BRIEF — Reproduce the chart analysis data below word for word, leaving out the pictures.

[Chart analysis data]
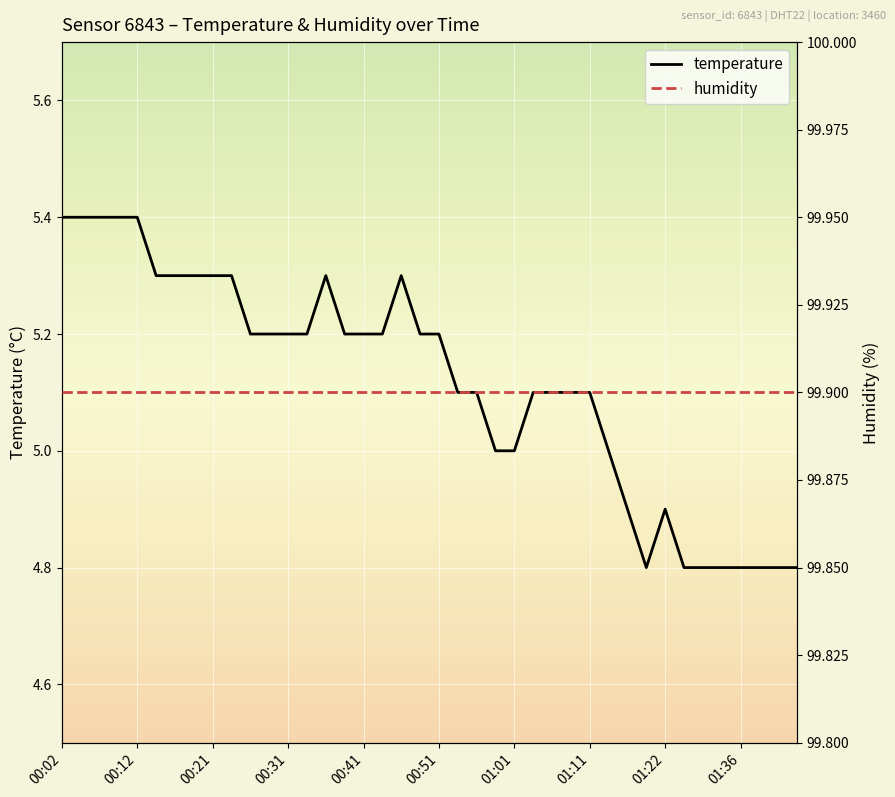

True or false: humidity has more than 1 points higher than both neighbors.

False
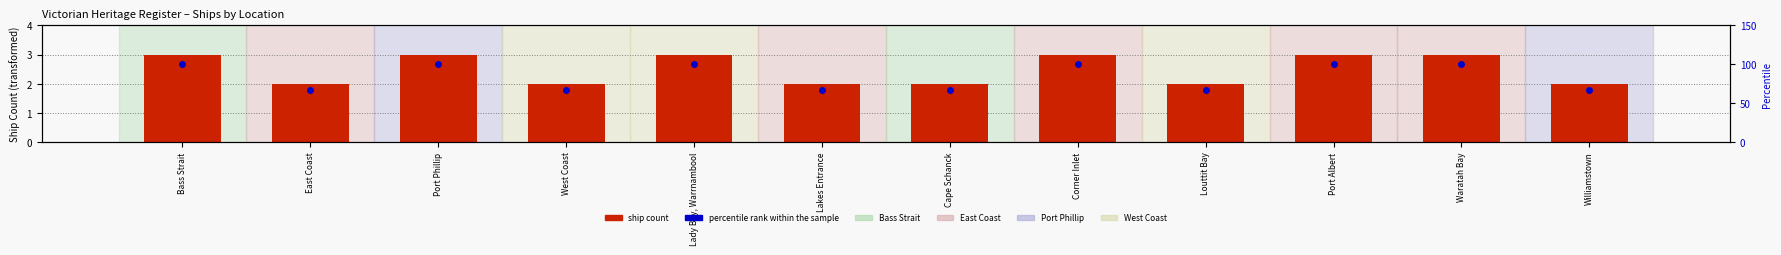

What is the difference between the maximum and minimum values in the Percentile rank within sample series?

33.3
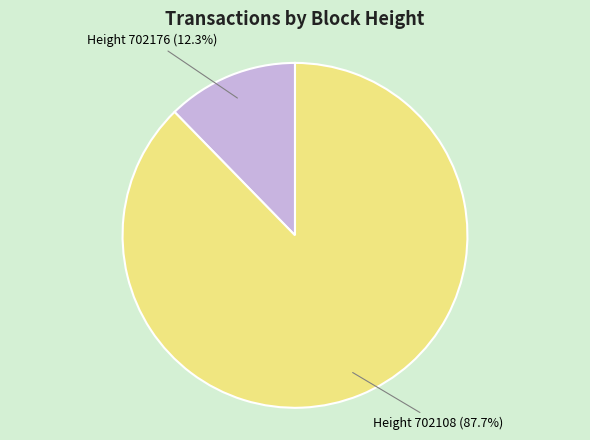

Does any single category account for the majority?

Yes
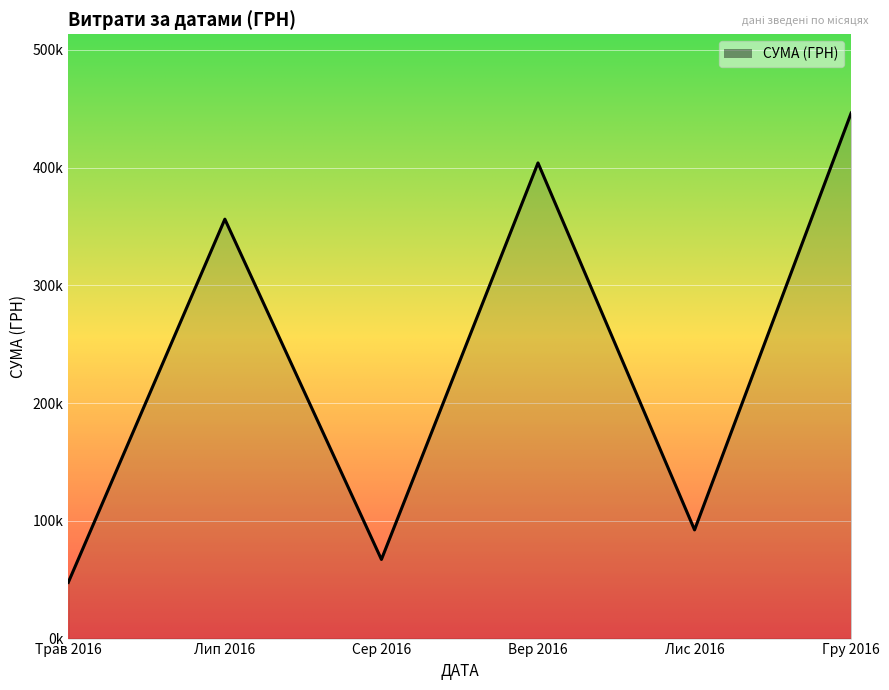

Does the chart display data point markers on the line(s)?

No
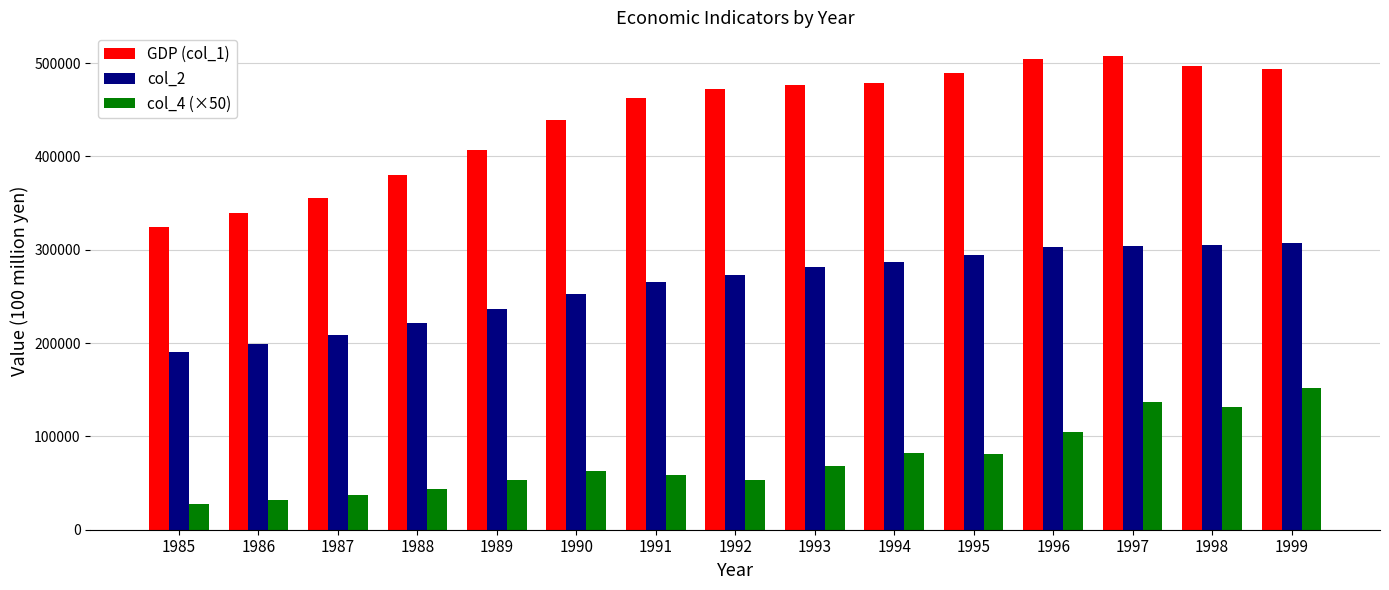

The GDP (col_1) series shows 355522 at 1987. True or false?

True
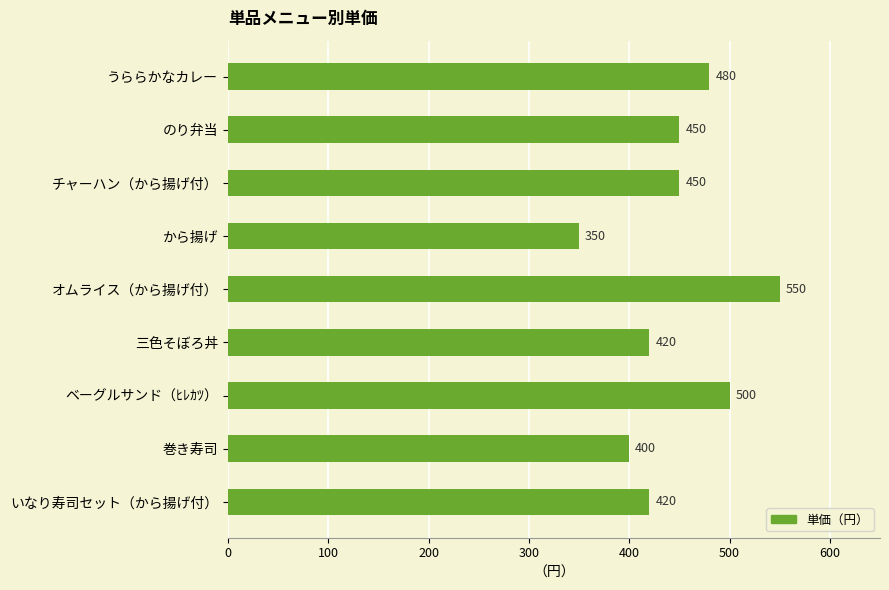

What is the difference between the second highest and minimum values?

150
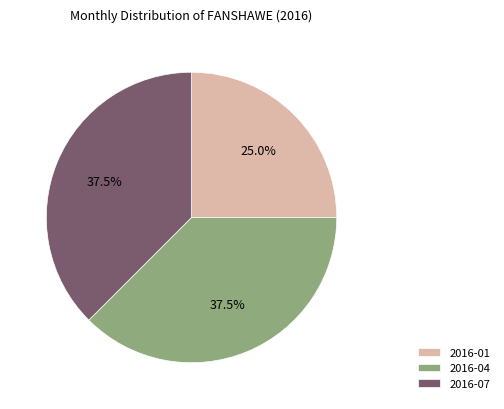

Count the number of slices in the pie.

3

EXERCISE OUTPUT —
True or false: humidity has more than 1 points higher than both neighbors.

False

What is the difference between the maximum and minimum values in the Percentile rank within sample series?

33.3

Does any single category account for the majority?

Yes

Does the chart display data point markers on the line(s)?

No

The GDP (col_1) series shows 355522 at 1987. True or false?

True

What is the difference between the second highest and minimum values?

150

Count the number of slices in the pie.

3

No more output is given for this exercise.